The Presbyterian congregation in St. Augustine was organized in June 1824. The congregation immediately began making plans to construct a house of worship, and in January 1825, construction began on a sanctuary and continued for five years. By 1830, the building was finished and the congregation continued to grow its membership.
In 1866 the church purchased an existing home at the corner of Hypolita and St. George Streets to serve as the home of the minister and his family.
The present sanctuary was given by Henry Morrison Flagler and dedicated in 1890 as a memorial to his daughter Jenny Louise Benedict who died from complications from childbirth.
The Huguenot Cemetery
The Huguenot Cemetery in St. Augustine, Florida located across from the historic City Gate was a Protestant burial ground between the years 1821 and 1884.
The Spanish colonial city of St. Augustine, along with the entire Florida Territory became de facto American possessions after the 1819 signing of the Adams-Ois Treaty. The actual physical occupation of the city and Florida territory occurred in 1821.
Prior to American occupation the Spanish city of St. Augustine was predominantly Catholic and the only burial ground within the city, the Tolomato cemetery, was reserved for Catholics.
Recognizing a need for a formal Protestant burial ground, an area just outside the city gate was chosen by the new American administration in St. Augustine. The first burials occurred in 1821 just prior to a yellow fever epidemic which claimed the lives of a large number of the city’s inhabitants.

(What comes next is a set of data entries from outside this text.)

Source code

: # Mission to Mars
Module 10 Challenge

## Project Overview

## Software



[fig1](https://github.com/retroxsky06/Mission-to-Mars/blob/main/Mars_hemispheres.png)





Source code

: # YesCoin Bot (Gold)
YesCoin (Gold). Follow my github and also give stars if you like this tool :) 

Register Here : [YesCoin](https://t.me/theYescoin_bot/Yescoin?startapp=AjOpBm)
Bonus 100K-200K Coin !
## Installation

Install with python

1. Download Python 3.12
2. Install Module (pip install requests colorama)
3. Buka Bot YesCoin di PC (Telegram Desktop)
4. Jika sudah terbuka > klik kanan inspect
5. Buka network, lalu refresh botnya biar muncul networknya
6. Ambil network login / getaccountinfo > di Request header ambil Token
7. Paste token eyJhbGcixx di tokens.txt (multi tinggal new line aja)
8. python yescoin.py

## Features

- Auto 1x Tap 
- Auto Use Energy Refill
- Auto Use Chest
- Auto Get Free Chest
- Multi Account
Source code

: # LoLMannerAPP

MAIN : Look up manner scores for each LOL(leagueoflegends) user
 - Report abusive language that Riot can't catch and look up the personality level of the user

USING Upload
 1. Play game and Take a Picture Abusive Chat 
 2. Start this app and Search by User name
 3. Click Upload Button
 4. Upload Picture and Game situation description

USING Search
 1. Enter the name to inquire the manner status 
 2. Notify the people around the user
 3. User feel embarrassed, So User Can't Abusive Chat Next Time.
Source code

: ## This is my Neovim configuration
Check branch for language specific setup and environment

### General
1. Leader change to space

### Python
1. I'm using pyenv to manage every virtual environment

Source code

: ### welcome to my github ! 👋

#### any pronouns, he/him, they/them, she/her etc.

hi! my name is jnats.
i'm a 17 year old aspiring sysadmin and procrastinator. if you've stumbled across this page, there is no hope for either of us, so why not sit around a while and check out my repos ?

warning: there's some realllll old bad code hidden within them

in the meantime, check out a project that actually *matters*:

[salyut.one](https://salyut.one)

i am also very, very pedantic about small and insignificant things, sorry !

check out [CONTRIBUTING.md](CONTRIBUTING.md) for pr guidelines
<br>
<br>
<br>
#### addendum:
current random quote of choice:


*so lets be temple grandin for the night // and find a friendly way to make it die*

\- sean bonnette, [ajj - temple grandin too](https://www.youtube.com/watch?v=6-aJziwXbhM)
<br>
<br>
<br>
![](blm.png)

The cemetery property was acquired by the Rev. Thomas Alexander, who then turned it over to the Presbyterian Church in 1832, burials continued until 1884 when both Huguenot and Tolomato cemeteries were closed.
The cemetery is believed to hold at least 436 burials according to city records. The cemetery, although named “Huguenot Cemetery,” isn’t believed to contain any members of the Huguenots, a French Protestant sect started in the 16th century in France.